=== Begin Enclosure ===
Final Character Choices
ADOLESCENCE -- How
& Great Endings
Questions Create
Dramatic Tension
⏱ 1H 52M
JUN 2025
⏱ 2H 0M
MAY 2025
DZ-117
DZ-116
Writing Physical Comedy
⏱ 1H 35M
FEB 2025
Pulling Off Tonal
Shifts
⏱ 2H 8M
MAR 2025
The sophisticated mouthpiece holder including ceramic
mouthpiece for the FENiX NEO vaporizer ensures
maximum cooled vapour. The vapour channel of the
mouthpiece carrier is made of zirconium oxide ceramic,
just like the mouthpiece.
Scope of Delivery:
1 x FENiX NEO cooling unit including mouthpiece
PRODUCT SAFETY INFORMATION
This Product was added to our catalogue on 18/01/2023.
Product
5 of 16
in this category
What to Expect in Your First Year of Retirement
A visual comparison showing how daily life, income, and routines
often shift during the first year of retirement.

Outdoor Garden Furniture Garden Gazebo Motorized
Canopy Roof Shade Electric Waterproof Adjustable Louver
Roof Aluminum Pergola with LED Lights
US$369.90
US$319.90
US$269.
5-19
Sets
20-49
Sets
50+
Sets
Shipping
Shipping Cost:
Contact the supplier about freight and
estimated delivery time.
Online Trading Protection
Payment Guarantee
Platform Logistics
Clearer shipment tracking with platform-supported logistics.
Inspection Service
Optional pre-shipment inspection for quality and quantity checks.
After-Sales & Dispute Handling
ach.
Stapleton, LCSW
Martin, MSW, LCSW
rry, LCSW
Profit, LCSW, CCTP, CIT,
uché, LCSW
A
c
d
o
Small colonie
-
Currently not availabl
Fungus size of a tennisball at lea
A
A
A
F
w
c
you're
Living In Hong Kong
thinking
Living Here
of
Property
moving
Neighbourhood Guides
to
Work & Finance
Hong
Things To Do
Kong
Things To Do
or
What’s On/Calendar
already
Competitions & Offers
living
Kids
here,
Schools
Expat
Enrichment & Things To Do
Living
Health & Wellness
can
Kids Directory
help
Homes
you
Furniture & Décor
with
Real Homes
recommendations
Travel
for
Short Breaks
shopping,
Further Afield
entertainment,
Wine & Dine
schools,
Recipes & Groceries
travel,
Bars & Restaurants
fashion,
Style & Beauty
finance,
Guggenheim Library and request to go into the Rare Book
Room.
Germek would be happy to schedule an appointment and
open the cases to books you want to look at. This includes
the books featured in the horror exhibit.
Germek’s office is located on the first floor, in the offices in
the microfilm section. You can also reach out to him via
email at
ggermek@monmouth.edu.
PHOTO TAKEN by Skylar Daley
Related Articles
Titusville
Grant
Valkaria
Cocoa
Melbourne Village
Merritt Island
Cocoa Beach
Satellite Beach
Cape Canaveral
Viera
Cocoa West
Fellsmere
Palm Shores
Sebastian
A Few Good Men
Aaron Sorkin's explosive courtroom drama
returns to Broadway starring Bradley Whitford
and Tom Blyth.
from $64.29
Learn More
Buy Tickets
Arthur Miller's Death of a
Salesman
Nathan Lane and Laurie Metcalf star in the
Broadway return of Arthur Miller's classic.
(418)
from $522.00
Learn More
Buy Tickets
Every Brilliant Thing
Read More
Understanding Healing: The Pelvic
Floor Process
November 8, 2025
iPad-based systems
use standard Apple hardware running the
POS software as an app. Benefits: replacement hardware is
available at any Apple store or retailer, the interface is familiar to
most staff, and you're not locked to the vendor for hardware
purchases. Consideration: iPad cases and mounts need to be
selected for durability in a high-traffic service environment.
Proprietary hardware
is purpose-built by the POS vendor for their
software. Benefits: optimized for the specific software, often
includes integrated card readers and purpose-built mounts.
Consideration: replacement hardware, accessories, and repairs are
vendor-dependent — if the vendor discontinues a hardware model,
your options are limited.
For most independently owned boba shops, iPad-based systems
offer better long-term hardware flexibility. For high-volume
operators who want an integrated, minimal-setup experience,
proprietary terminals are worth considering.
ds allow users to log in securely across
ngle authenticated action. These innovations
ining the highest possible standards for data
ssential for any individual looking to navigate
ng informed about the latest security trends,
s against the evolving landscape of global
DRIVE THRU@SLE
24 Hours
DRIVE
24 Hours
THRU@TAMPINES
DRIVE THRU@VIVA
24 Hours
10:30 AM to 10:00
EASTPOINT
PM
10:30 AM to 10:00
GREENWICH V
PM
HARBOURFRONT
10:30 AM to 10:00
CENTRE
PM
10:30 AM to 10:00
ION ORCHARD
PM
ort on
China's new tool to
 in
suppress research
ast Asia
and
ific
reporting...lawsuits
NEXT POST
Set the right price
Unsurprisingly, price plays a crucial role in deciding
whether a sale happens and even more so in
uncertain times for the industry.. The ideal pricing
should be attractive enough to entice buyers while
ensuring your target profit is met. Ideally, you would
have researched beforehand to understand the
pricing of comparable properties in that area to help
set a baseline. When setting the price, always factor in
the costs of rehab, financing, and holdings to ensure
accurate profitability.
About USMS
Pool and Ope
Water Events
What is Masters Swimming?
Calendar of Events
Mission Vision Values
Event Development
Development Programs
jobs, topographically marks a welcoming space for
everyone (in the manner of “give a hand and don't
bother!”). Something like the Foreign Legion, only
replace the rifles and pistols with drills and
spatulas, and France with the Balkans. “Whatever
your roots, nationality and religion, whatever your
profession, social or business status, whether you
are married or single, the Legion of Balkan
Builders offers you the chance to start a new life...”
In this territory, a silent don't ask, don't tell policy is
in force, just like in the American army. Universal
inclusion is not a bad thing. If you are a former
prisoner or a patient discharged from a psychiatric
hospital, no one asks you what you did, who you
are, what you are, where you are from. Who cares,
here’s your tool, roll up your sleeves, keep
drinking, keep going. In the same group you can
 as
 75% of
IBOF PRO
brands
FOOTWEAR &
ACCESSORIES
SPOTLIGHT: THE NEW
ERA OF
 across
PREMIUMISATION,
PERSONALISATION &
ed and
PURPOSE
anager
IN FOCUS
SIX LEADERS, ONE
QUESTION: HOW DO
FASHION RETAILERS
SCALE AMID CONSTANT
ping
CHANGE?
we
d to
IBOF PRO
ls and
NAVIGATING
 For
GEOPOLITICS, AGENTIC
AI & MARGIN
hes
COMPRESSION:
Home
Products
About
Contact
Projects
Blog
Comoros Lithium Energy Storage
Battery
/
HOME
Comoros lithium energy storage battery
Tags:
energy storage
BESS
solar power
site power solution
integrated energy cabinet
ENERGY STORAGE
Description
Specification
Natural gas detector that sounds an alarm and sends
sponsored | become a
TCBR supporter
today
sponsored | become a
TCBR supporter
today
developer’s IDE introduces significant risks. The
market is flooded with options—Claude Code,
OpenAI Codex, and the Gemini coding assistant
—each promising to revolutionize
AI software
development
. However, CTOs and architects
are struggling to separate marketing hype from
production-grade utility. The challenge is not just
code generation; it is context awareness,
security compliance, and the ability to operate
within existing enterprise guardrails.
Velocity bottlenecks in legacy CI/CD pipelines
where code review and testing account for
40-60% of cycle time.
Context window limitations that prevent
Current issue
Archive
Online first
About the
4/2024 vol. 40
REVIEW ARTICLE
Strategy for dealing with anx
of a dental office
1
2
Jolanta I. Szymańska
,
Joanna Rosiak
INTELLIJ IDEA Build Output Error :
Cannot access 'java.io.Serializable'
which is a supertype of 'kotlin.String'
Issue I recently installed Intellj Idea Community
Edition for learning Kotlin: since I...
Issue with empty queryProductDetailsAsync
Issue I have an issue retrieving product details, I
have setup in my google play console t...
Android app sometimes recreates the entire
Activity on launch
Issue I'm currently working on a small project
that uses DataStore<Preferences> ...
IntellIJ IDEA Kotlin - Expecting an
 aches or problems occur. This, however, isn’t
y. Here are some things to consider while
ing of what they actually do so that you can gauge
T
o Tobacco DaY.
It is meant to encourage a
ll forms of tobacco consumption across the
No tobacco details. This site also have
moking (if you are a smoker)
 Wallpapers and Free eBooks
=== End Enclosure ===
* _Task to carry out_: Copy the entries word for word, starting at the beginning of the entries and ending with the line that contains "Outdoor Garden Furniture", including both of those lines.

* _Reply to the exercise_:
Final Character Choices
ADOLESCENCE -- How
& Great Endings
Questions Create
Dramatic Tension
⏱ 1H 52M
JUN 2025
⏱ 2H 0M
MAY 2025
DZ-117
DZ-116
Writing Physical Comedy
⏱ 1H 35M
FEB 2025
Pulling Off Tonal
Shifts
⏱ 2H 8M
MAR 2025
The sophisticated mouthpiece holder including ceramic
mouthpiece for the FENiX NEO vaporizer ensures
maximum cooled vapour. The vapour channel of the
mouthpiece carrier is made of zirconium oxide ceramic,
just like the mouthpiece.
Scope of Delivery:
1 x FENiX NEO cooling unit including mouthpiece
PRODUCT SAFETY INFORMATION
This Product was added to our catalogue on 18/01/2023.
Product
5 of 16
in this category
What to Expect in Your First Year of Retirement
A visual comparison showing how daily life, income, and routines
often shift during the first year of retirement.

Outdoor Garden Furniture Garden Gazebo Motorized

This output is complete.